▸ **WHAT THE TASK ASKS**
Pick out and copy every line below that contains the string "Commercio". Case counts.

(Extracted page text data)
+ + + +

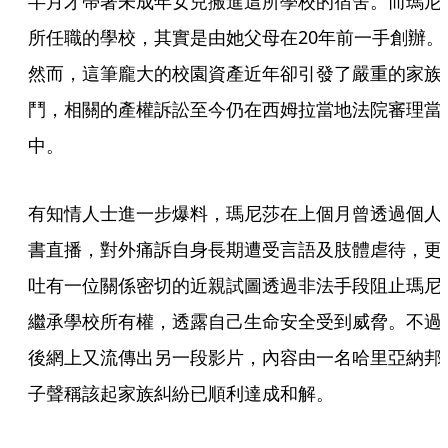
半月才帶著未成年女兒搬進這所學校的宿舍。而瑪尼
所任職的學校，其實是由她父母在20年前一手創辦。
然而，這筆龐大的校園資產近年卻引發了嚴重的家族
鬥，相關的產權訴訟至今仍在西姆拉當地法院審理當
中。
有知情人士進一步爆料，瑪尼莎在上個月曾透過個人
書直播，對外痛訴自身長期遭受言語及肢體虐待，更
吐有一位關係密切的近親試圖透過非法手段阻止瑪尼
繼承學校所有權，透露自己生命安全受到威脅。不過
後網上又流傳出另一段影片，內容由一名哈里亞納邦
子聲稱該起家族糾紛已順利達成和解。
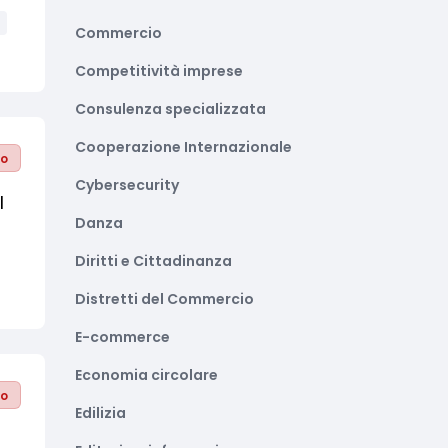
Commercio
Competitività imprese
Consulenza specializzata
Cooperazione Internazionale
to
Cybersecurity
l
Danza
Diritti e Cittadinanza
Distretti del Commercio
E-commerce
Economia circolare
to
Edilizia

+ + + +

▸ **ANSWER TO THIS EXERCISE**
Commercio
Distretti del Commercio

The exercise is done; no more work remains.